[PROBLEM DESCRIPTION] Would you copy the listing below exactly, keeping the pictures out?

[DATA]
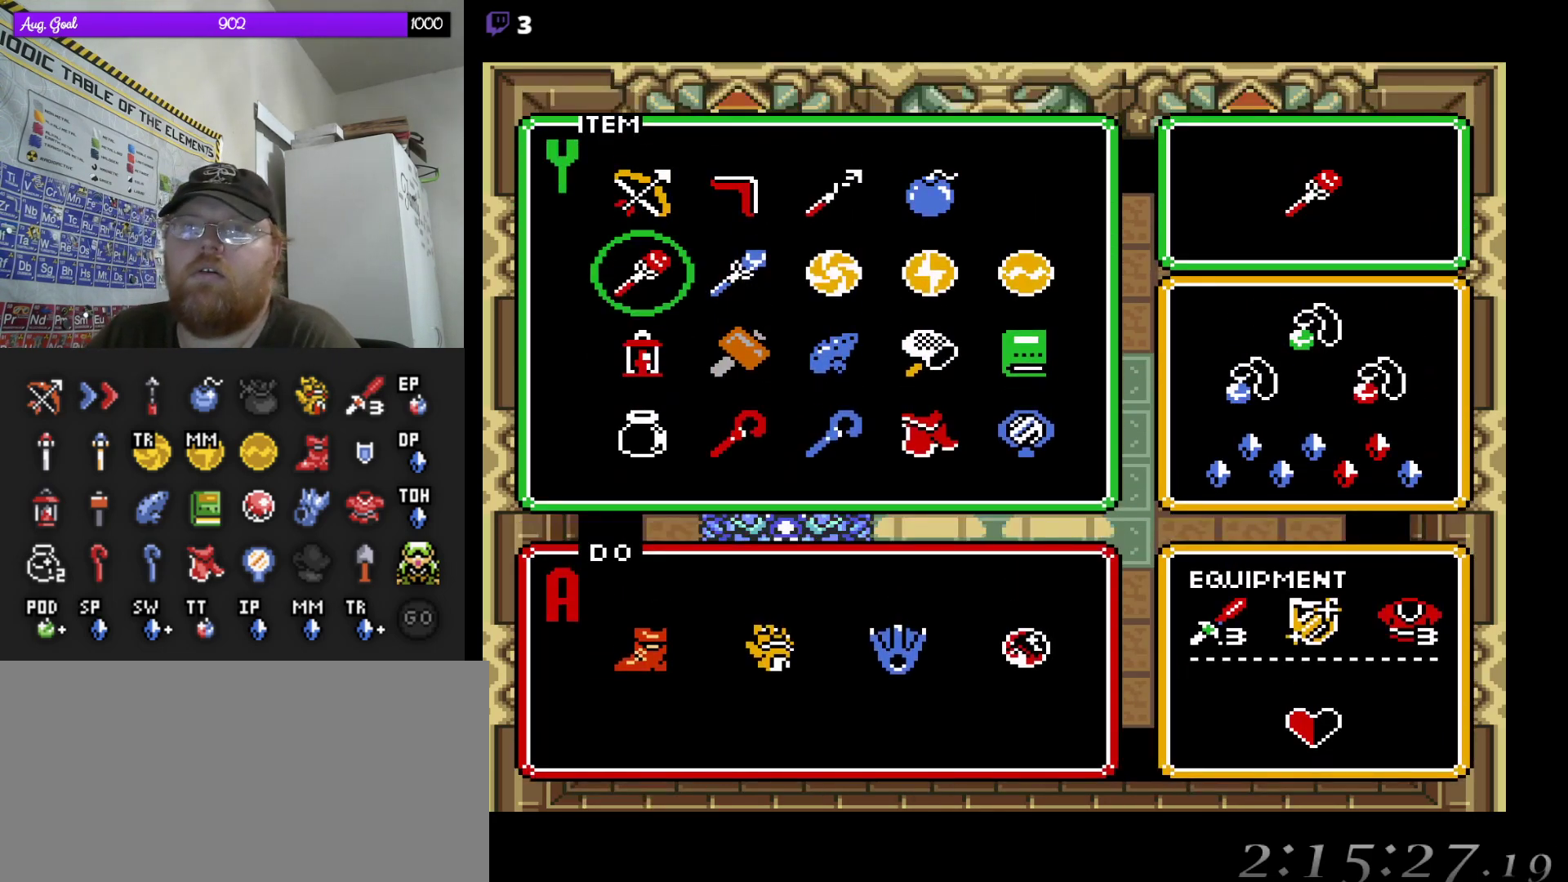
{"buttons": [], "events": [[17, "DPAD_UP", "down"], [133, "DPAD_UP", "up"], [200, "START", "down"], [350, "START", "up"]]}
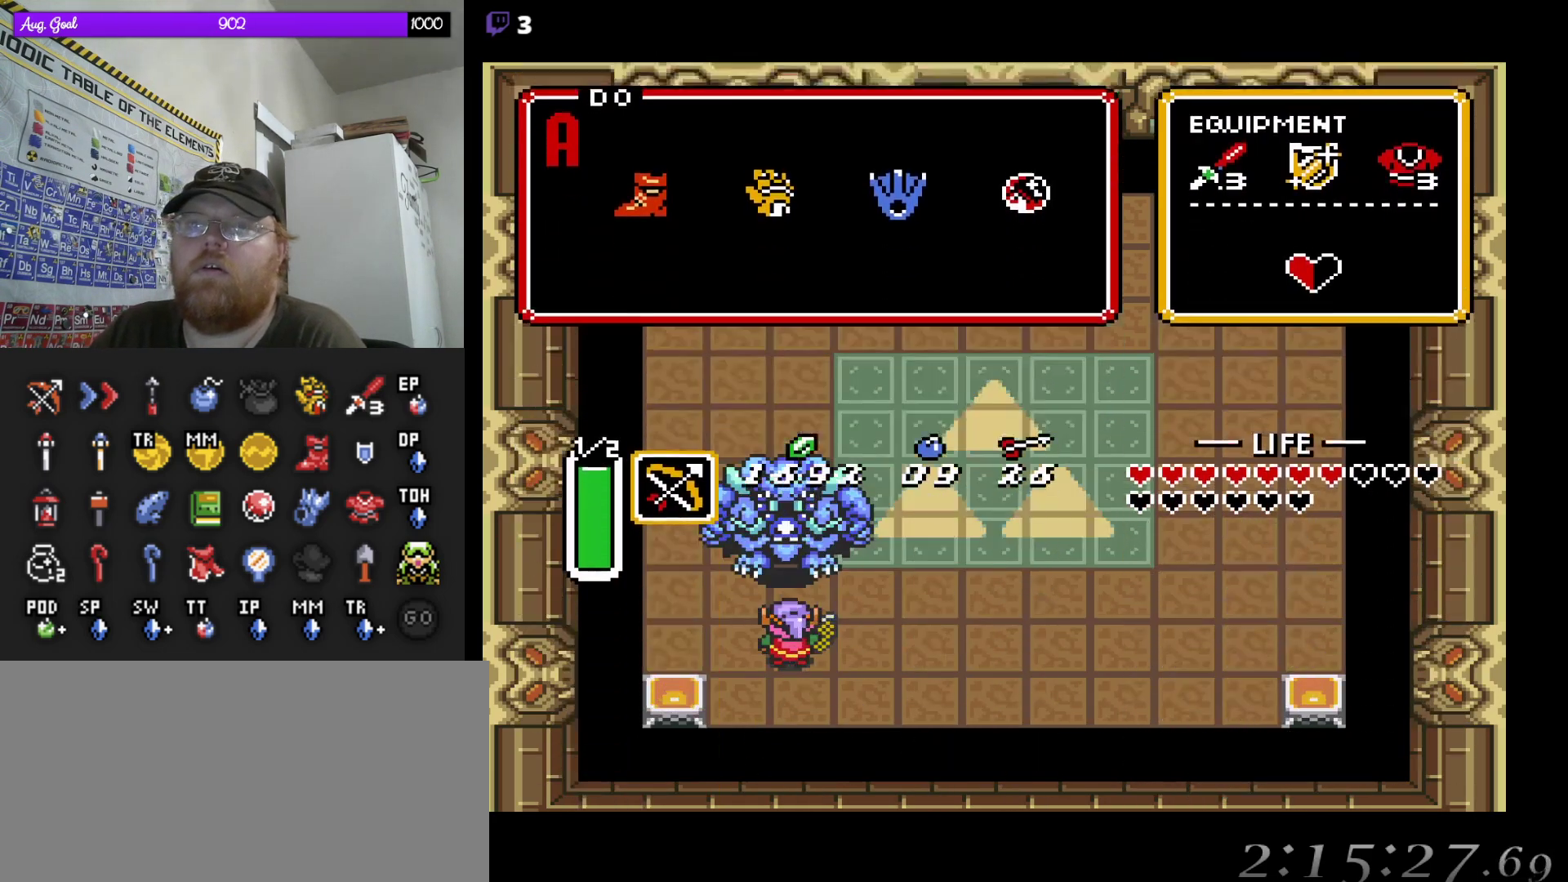
{"buttons": ["DPAD_UP"], "events": [[100, "DPAD_UP", "down"]]}
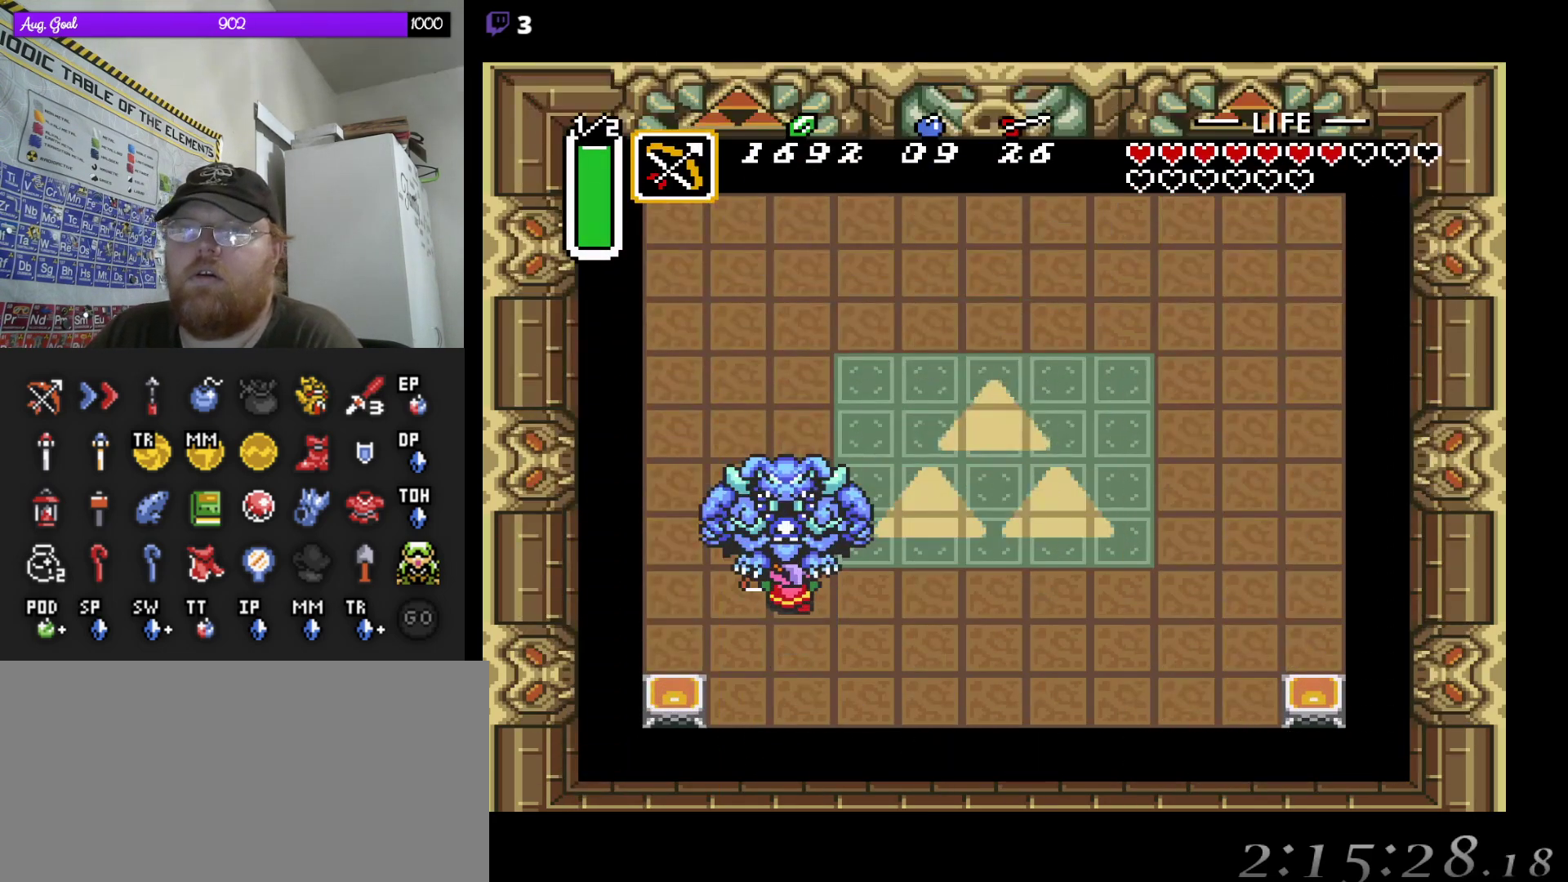
{"buttons": ["DPAD_UP"], "events": []}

[OUTPUT]
{"buttons": [], "events": [[17, "DPAD_UP", "down"], [133, "DPAD_UP", "up"], [200, "START", "down"], [350, "START", "up"]]}
{"buttons": ["DPAD_UP"], "events": [[100, "DPAD_UP", "down"]]}
{"buttons": ["DPAD_UP"], "events": []}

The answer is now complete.